Both twins' grins slid off and they both said ominously, "Oh, we're sure."

"What's going on here, boys?" Mrs. Weasley asked, bustling over.

"Nothing," the twins both replied casually.

"They keep tormenting me about being a prefect!" Ron cried.

"Boys!" Mrs. Weasley exclaimed. "You know better than that! You're supposed to be the adults now!"

"The adults that are trying to protect ickle Ronnie," George muttered insolently.

"What is that supposed to mean?" Ron asked incredulously.

More people's conversations were stopping as they looked on the impending argument.

"Let's put it this way," Fred said. "We want to make sure you don't become a bigger prat than you already are."

"Positions of power," George continued. "They tend to swell people's heads a bit."

"I'm not a prat!" Ron shouted.

"You know you two could do with listening to your brother," Mrs. Weasley snapped. "You two were never prefects."

"Something we never hear the end of," George muttered darkly.

"You only got six OWL's between the two of you!"

"We don't even need OWL's," Fred mumbled.

"Bill was a prefect! He was Head Boy, even! And look at Charlie—Captain of the Quidditch team! And Percy—"

She cut off at the sight of the twins' faces.

"Yes," George said dangerously. "Even Ultimate Prat Percy is better than us."

"All because we were sorted into Slytherin."

"No!" Mrs. Weasley protested. Everyone in the room were watching the incident now. Every single Weasley had an ugly look plastered on their face, all except Mrs. Weasley who looked mortified. "That's not it at all!"

"I'm sorry to disappoint you all," Fred said darkly. "By George and I's less than standard grades."

"If you'll just excuse us," George said. "We shall go and get ourselves into more trouble."

"As usual."

And they both stormed out of the room. Harish looked around before dashing after them. Mr. Weasley's knuckles were white from clenching his glass of fire whiskey so hard, and it was beginning to crack.
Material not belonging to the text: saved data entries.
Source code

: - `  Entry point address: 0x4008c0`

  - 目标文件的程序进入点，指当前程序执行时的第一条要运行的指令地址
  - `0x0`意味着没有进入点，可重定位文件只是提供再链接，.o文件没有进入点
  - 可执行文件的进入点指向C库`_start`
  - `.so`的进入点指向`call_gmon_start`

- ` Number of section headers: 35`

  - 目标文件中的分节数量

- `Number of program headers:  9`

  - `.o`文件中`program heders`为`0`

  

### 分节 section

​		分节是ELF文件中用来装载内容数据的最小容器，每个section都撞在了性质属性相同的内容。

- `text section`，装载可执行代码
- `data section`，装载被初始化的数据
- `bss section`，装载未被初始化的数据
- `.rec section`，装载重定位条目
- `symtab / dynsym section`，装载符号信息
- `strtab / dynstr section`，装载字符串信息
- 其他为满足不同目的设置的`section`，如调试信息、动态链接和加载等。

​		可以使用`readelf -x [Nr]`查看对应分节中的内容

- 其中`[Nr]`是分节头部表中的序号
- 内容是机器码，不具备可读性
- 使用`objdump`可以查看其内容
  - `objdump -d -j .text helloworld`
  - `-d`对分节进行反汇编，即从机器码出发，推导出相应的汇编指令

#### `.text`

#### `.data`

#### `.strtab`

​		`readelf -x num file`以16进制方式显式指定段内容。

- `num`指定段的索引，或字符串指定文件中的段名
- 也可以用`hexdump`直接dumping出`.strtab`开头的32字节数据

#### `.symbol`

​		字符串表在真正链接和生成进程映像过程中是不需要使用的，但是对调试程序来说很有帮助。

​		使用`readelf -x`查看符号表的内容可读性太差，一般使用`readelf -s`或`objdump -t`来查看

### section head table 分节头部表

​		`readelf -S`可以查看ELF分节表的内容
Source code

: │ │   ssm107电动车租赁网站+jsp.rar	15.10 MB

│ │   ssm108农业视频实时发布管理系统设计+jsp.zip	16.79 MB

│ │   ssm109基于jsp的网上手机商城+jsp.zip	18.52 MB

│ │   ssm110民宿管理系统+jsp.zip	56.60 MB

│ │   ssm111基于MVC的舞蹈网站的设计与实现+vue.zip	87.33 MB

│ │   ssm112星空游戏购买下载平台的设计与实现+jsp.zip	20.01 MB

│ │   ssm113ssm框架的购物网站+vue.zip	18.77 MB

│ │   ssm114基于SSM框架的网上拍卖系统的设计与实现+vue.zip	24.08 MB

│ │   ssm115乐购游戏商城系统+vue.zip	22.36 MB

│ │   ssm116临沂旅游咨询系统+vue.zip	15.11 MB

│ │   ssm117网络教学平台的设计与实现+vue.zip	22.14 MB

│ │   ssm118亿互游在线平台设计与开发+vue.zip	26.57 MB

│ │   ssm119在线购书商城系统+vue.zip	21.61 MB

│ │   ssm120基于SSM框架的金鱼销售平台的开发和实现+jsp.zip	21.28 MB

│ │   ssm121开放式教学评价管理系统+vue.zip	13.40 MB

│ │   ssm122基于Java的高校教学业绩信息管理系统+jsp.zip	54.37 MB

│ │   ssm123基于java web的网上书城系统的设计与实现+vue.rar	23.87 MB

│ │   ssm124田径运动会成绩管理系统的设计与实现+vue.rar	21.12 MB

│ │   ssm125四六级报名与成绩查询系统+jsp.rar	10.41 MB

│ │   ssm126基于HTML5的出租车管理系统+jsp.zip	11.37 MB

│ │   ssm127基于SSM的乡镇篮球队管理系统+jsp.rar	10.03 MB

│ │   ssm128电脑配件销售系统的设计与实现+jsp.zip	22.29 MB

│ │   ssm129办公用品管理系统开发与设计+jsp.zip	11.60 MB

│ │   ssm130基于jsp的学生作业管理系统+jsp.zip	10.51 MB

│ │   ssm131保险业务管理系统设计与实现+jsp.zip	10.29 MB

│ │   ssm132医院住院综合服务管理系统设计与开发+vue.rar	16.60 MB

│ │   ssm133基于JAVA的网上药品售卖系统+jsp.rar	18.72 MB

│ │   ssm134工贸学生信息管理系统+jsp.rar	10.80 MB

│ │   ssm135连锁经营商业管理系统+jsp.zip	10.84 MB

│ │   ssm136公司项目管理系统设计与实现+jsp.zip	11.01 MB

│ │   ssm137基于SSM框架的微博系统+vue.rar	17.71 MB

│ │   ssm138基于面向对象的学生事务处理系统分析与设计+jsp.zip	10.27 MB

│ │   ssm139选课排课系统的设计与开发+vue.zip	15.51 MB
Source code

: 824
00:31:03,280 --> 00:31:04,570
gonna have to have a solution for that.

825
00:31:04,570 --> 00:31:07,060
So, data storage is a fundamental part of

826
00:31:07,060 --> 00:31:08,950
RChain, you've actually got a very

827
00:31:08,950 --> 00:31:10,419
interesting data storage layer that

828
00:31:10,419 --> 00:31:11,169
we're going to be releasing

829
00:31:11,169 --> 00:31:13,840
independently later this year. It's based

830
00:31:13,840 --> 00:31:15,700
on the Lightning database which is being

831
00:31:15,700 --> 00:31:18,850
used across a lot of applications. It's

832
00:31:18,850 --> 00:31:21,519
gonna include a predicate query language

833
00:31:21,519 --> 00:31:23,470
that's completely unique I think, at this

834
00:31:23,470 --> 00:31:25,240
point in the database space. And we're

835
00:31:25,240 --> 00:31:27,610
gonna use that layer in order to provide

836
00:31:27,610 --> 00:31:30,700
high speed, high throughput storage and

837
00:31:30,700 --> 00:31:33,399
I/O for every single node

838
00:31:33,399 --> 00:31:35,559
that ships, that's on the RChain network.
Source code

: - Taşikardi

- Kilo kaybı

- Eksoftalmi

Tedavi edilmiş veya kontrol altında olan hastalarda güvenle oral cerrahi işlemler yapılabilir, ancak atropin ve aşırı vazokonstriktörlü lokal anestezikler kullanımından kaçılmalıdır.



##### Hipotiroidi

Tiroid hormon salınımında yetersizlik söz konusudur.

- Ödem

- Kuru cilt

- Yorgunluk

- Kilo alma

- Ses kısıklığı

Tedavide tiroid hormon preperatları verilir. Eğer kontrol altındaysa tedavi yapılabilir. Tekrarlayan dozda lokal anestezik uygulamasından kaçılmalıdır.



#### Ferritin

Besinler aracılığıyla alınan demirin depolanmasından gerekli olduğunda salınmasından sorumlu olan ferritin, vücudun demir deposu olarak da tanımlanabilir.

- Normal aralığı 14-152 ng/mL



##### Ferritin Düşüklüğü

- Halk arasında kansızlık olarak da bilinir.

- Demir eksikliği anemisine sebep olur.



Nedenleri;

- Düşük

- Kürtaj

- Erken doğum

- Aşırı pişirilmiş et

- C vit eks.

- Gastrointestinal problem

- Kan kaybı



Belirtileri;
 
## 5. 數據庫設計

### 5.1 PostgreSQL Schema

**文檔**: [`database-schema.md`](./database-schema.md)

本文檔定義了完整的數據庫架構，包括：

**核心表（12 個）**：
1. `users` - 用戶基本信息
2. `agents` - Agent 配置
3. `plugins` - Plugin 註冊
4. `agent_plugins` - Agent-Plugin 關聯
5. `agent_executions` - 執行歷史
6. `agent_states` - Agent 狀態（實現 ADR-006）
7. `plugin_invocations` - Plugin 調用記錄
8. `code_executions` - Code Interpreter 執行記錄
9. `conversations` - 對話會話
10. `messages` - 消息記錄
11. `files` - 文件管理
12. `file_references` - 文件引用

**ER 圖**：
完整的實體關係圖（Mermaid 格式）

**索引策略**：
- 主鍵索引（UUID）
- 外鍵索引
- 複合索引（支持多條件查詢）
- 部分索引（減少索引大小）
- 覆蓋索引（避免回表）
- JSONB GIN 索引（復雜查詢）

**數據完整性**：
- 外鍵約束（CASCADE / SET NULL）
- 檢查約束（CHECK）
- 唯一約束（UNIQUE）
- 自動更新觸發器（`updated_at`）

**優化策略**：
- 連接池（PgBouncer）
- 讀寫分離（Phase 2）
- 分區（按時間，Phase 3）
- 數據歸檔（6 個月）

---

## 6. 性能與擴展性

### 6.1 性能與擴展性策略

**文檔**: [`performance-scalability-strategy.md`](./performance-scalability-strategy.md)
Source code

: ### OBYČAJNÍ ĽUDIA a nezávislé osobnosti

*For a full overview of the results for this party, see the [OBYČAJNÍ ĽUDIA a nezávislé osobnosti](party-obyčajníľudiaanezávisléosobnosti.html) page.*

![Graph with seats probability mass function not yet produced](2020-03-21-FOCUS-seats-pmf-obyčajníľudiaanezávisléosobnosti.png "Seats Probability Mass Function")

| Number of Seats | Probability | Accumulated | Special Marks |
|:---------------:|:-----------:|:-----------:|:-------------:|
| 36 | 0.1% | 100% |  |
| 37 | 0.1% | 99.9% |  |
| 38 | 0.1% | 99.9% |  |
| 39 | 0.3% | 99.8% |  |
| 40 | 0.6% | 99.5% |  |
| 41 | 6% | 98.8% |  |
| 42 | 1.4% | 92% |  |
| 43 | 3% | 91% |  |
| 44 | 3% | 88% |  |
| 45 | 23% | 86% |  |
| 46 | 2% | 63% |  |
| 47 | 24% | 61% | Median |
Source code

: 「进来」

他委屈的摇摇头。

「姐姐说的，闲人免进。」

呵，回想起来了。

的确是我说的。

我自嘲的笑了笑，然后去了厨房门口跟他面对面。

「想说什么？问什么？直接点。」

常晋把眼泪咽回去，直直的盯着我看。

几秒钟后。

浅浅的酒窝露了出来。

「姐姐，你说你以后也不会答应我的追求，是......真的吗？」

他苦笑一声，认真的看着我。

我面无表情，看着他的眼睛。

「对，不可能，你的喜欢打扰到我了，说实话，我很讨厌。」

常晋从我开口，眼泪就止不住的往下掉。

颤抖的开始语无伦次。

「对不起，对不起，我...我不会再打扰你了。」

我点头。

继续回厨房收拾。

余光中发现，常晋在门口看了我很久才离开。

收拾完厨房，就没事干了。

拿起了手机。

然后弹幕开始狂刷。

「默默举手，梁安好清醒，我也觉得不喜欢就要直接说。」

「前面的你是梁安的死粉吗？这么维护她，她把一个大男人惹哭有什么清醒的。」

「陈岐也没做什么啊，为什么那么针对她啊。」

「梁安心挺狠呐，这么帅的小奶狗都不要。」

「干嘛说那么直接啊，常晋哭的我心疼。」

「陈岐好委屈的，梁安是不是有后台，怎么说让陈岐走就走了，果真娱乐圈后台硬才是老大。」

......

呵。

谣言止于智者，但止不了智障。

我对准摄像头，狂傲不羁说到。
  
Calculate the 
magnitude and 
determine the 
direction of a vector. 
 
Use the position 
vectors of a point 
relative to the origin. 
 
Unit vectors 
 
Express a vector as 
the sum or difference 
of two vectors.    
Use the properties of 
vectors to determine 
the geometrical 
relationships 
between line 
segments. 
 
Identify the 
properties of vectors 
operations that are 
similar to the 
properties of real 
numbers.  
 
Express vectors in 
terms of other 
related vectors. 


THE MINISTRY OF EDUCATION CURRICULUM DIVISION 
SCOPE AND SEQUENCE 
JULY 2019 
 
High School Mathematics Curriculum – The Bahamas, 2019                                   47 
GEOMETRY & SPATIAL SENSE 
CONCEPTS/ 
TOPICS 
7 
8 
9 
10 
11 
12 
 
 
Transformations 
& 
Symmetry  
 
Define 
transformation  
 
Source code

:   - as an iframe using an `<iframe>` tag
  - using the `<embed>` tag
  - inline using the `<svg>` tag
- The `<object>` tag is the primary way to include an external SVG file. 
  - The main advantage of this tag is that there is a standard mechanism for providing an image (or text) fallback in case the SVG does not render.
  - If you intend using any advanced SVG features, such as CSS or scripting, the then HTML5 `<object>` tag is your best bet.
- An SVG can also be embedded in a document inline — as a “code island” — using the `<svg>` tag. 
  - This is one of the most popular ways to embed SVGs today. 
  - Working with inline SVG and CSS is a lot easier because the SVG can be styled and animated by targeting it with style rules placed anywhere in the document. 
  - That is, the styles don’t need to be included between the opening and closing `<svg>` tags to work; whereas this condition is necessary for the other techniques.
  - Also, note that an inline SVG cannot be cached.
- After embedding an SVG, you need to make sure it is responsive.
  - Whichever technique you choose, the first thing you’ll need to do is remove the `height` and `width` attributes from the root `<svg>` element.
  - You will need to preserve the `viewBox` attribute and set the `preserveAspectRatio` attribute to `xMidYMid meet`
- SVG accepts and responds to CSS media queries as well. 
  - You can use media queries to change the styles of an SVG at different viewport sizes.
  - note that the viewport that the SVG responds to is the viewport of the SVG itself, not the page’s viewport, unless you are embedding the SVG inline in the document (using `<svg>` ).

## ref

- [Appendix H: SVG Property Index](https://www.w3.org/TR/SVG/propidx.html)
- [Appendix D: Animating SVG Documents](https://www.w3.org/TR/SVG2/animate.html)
There was a moment of silence as everyone didn't know quite what to do, and then Mrs. Weasley burst into tears.

"There, there, Molly," Tonks said quietly, patting her on her back.

"All of this is all my fault!" Mrs. Weasley wailed.

"No, Molly, it's not," Lupin said weakly.

"Yes it is! What if they—they leave too? I just couldn't bear—With Percy gone and all…I'm just s-s-so worried," more tears spilled out of her eyes. "What if something dreadful happens to him and we had never m-m-made up? And what's going to happen if Arthur and I get killed? Who would take care of Ron and Ginny?"

"You think we would just let them starve?" Lupin asked.

"Just being s-s-silly," Mrs. Weasley hiccupped.

Meanwhile, the twins were haphazardly throwing things into their trunks. Harish sat on his bed, already completely packed, watching them grumble and vent. Finally, he spoke up.

"Don't mind her," Harish said. "She doesn't know what she's talking about."

"But—we're on opposite sides of the war," George finally said.

"They're still our family," Fred said.

"What if they get themselves killed and it's our fault?" George asked with pleading eyes.

"I won't let that happen," Harish said.